One study found that city communities with 40% or more black, Asian or ethnic minority residents have access to 11 times fewer green spaces locally than those comprising mainly white residents.

The‘State of the Environment’ report highlights that while significant improvements have been made in the quality of England’s air, land and water there is still a long way to go, with:

  • Air pollution still being the single biggest environmental threat to health in the UK, shortening tens of thousands of lives each year.
  • Antimicrobial resistant microbes becoming more common in the environment due to contamination, meaning infectious illnesses may become harder to treat.
  • Mental health conditions increasing – and can be caused or affected by pollution, flooding and climate change.
  • Substantial and growing evidence for the physical and mental health benefits of spending time in the natural environment, but that children are engaging less with nature.

The World Health Organisation estimates that environmental factors like these contribute about 14% of the total burden of disease in the UK.

A recent study of over 19,000 people in England also found that those who spent two hours or more a week in or around open green spaces were significantly more likely to report good health or high well-being.

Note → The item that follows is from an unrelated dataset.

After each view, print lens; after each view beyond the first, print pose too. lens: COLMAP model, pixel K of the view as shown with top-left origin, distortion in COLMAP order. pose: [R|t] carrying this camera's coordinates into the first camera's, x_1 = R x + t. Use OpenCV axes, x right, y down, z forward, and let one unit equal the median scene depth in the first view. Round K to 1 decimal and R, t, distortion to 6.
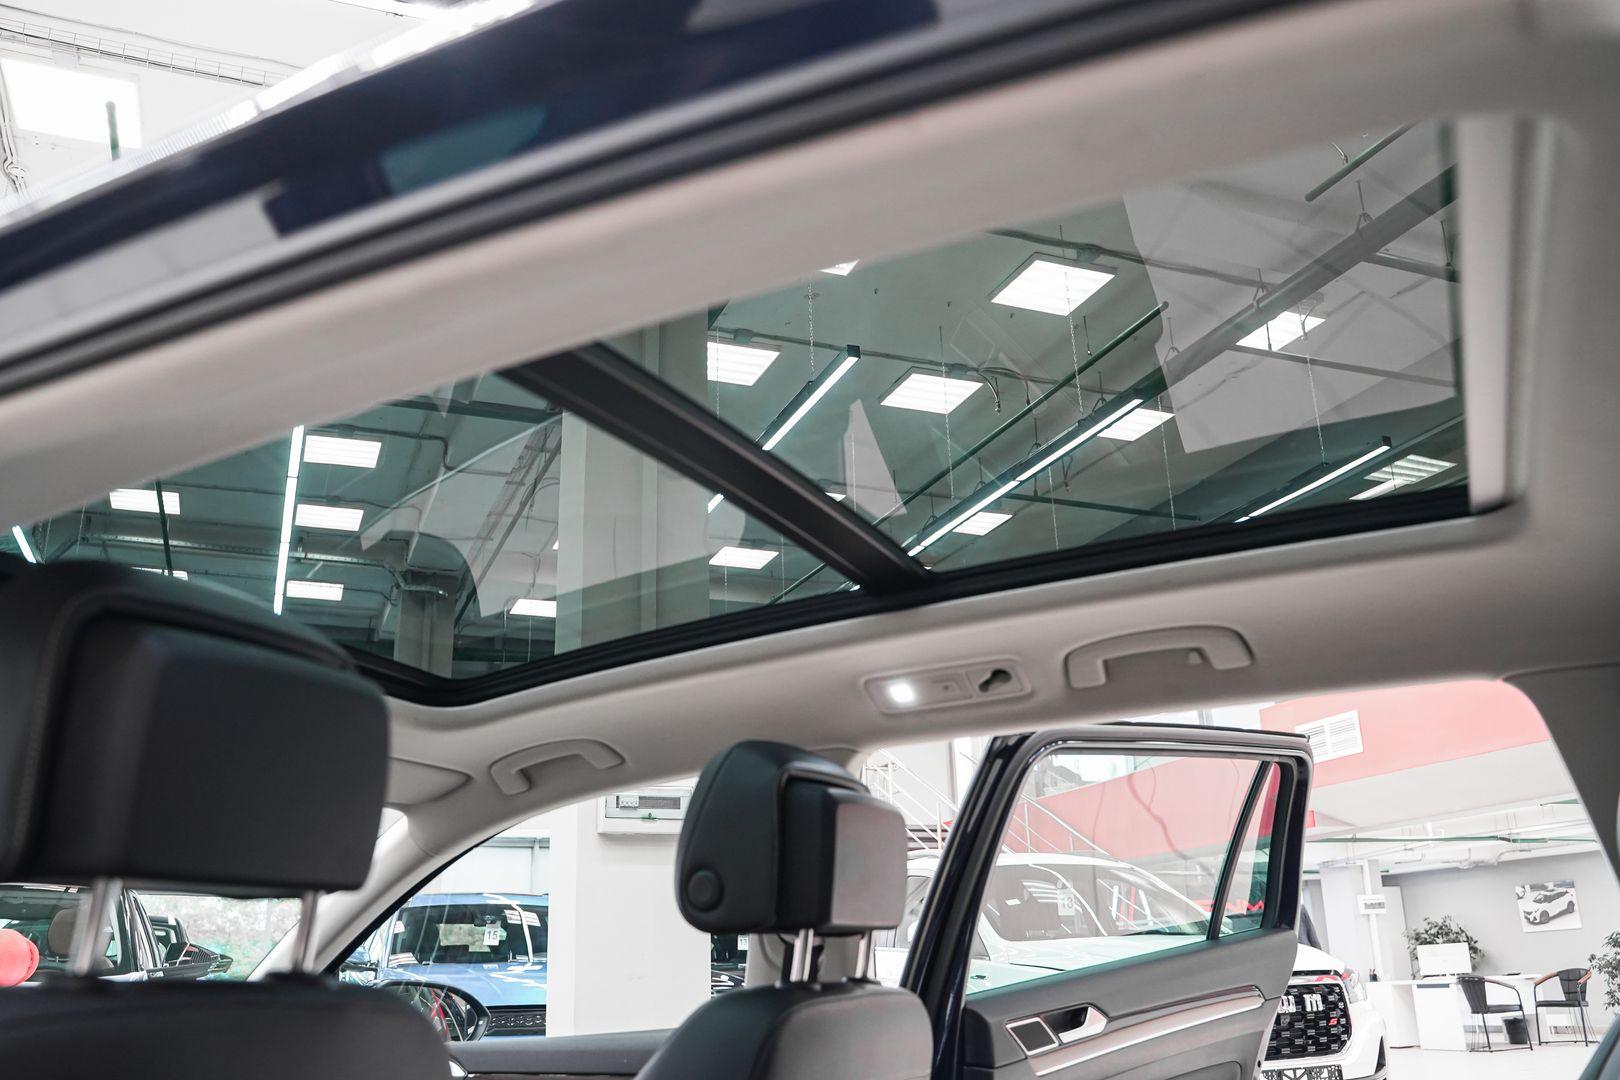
lens RADIAL K [[1333.6, 0, 823.2], [0, 1333.6, 540.7], [0, 0, 1]] dist [-0.110419, 0.078351]
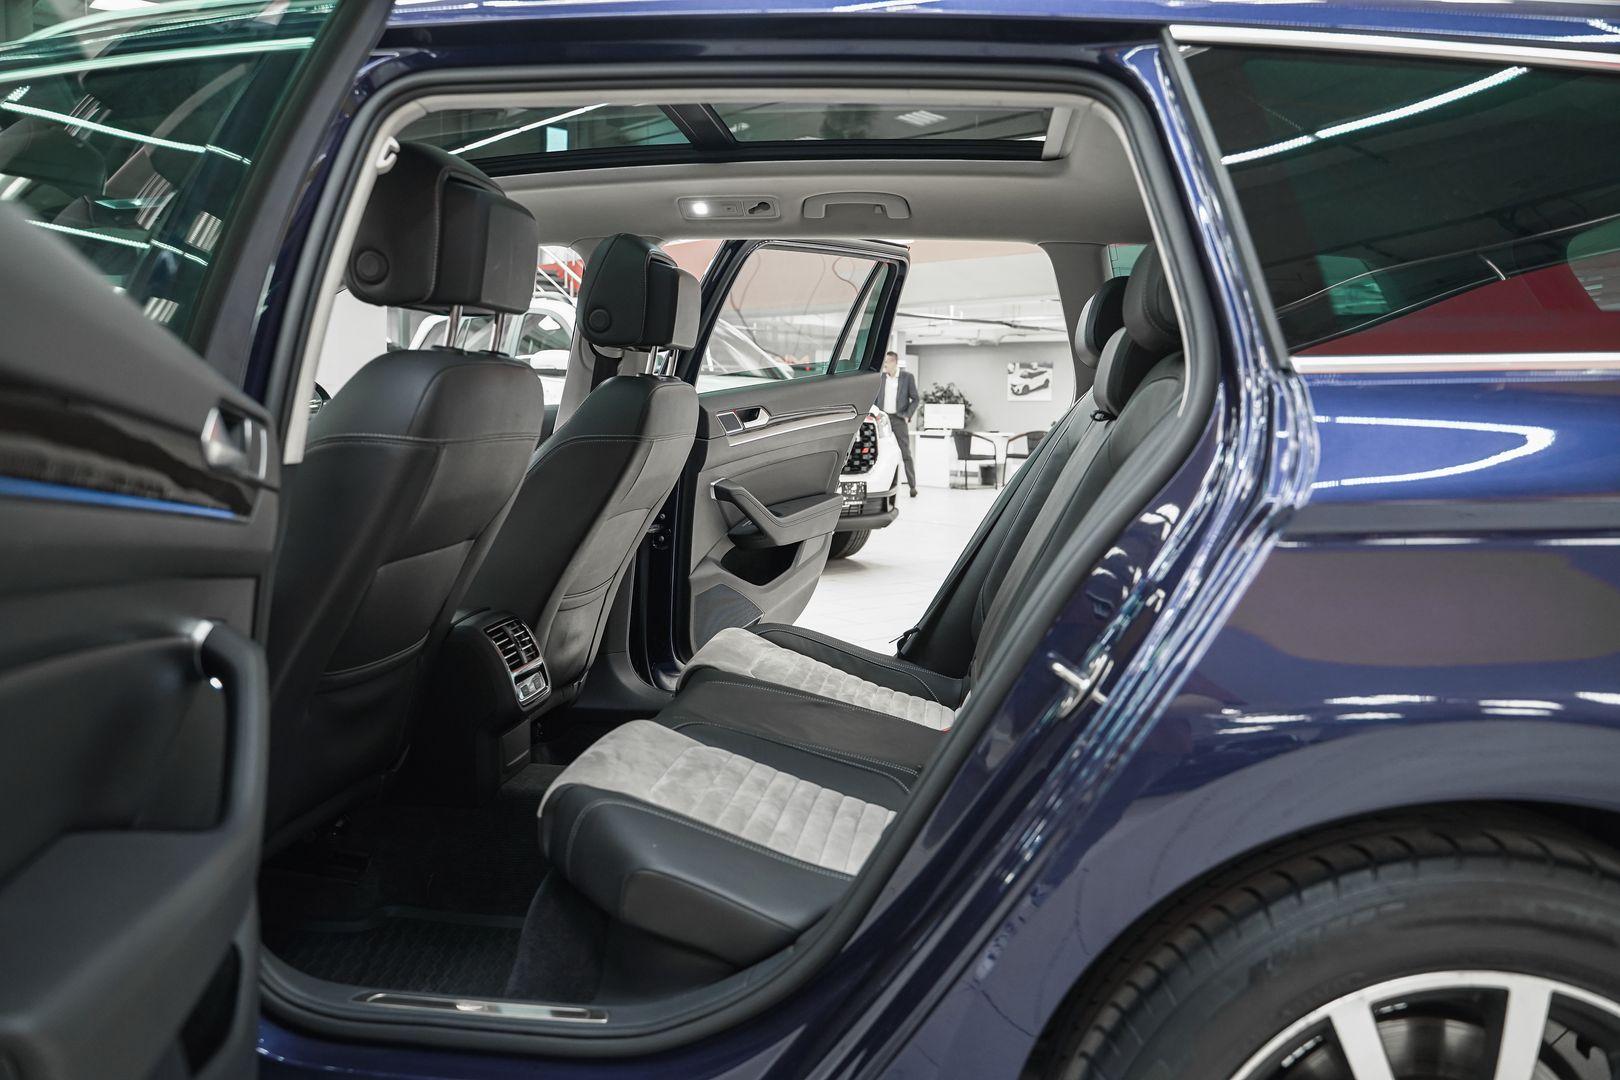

The ‘State of the Environment’ report also highlights the benefits to health of nature based-solutions to climate change, such as the new Warrington flood defence scheme which protects over 2,000 homes and businesses and will create reed bed habitats, plant trees, open up riverside paths, and improve the views across the river and town.

The benefits from the air quality improvement, recreation and physical activity add up to over £70 million over the lifetime of the scheme.

Emma Howard Boyd, Chair of the Environment Agency, added: “The coronavirus pandemic has exposed and amplified green inequality in society.

“Too many towns and cities in England, especially those with a strong industrial heritage, have too little green space, too few trees, culverted rivers, poor air quality and are at risk of flooding.

“This holds back economic growth and the building of new homes. It’s also a fundamental moral issue.

“Areas of higher deprivation and Black, Asian and Minority Ethnic populations have less access to high quality green and blue space and this contributes to differing disease burdens and life expectancy.

“Creating, and connecting people with, green or blue spaces will support new local jobs and benefit health and well-being.

“This is why it is important that the recovery from coronavirus is a green recovery.”